__EXERCISE DESCRIPTION__
Please find the lines in the entries below that contain the word "مناسب", and copy each one.
************
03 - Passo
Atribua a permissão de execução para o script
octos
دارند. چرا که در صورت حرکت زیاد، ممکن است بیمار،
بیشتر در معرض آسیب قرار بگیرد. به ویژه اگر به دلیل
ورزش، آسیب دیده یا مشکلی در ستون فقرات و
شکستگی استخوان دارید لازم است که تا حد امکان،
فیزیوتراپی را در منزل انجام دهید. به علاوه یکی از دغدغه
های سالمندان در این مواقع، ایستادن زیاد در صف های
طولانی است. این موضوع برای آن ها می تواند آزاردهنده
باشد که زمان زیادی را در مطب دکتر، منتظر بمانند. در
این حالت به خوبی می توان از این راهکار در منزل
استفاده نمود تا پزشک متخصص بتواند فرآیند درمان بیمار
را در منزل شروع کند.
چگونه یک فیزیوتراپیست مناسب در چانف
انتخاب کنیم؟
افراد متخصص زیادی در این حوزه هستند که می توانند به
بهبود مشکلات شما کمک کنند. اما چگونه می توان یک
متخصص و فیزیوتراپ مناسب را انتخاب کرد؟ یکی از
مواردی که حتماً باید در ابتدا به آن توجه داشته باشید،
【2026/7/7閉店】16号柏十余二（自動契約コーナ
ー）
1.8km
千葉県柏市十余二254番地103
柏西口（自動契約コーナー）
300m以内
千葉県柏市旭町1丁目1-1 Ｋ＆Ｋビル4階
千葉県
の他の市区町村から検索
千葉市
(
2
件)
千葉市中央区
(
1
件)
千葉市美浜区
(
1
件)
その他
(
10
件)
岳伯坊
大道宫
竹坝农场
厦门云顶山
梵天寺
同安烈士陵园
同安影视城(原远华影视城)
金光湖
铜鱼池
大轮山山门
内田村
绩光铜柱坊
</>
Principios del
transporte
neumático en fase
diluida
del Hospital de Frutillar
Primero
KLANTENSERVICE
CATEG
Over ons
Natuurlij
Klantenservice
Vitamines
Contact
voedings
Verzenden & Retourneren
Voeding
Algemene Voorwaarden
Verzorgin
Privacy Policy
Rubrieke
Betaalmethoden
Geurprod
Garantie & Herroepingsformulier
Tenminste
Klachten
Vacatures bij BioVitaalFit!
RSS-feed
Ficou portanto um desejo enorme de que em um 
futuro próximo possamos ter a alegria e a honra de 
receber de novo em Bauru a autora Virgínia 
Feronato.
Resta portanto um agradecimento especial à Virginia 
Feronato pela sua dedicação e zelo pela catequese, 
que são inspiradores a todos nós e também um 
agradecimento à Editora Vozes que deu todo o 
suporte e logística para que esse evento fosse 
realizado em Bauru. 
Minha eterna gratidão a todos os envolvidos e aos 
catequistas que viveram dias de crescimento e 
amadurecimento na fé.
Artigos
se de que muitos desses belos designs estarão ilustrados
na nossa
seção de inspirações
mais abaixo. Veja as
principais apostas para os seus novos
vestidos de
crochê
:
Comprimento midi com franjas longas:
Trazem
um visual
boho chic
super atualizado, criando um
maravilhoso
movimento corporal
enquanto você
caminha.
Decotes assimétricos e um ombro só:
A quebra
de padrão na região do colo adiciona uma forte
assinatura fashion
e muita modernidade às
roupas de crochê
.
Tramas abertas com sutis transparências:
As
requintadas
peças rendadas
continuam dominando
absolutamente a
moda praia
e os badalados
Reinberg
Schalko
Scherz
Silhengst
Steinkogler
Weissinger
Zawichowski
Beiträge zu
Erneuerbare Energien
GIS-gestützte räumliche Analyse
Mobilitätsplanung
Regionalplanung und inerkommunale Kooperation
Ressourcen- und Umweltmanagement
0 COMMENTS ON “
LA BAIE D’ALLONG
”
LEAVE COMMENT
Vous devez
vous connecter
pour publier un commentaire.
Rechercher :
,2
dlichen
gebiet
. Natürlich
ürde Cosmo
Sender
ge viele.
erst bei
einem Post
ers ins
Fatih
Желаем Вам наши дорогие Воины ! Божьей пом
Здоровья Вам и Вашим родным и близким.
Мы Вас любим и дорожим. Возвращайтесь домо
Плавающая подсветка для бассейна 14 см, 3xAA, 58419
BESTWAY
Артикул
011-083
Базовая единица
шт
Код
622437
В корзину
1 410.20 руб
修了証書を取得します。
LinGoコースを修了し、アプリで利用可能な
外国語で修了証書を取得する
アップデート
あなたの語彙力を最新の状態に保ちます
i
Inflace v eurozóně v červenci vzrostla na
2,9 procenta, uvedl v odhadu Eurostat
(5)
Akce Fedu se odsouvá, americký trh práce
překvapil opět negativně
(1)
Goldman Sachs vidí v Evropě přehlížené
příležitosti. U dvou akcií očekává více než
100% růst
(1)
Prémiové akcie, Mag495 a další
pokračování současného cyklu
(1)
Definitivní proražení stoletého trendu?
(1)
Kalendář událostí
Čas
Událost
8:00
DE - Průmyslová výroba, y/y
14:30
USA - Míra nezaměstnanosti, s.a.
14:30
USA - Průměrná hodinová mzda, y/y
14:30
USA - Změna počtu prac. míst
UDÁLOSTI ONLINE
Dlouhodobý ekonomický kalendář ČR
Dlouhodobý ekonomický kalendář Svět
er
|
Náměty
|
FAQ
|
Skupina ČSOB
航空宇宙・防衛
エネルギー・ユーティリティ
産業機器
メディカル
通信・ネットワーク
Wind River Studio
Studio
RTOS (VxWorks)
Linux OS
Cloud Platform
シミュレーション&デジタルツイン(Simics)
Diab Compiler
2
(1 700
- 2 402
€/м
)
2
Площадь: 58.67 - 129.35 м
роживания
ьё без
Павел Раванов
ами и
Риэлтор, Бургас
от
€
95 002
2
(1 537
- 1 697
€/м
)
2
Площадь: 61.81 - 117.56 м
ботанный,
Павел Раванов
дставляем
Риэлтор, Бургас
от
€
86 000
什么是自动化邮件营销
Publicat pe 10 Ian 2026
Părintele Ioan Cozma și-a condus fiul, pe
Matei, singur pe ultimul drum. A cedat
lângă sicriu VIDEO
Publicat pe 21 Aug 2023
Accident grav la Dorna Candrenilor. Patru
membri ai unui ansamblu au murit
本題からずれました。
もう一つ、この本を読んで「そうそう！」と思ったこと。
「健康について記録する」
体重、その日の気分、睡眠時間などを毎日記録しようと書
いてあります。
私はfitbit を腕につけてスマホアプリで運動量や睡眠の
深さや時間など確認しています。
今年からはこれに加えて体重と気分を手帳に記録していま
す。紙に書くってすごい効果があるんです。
************
__EXERCISE RESULT__
چگونه یک فیزیوتراپیست مناسب در چانف
متخصص و فیزیوتراپ مناسب را انتخاب کرد؟ یکی از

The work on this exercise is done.